Using the records below, filter out every line that lacks "pinky" and copy the rest.

= INFORMATION SHOWN =
>>
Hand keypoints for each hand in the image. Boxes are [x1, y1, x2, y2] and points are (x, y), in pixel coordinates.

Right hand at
<<
>>
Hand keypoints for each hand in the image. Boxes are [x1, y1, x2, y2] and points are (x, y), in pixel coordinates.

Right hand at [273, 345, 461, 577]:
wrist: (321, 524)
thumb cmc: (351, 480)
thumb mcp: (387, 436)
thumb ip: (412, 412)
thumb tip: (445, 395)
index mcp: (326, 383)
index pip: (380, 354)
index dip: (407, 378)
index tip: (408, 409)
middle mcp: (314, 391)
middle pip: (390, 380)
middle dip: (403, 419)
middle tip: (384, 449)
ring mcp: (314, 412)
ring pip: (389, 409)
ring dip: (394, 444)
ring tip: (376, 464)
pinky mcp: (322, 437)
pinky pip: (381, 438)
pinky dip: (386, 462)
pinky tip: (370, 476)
<<
= RESPONSE BOX =
pinky mcp: (322, 437)
pinky pip: (381, 438)
pinky dip: (386, 462)
pinky tip: (370, 476)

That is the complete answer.